──────── DATASET CONTENT

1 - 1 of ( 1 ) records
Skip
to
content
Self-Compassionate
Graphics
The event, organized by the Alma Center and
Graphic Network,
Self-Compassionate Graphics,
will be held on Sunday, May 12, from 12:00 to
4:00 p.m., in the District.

────────────────

## DIRECTIONS
Write the entries out once more, exactly as given.

## RESPONSE AREA
1 - 1 of ( 1 ) records
Skip
to
content
Self-Compassionate
Graphics
The event, organized by the Alma Center and
Graphic Network,
Self-Compassionate Graphics,
will be held on Sunday, May 12, from 12:00 to
4:00 p.m., in the District.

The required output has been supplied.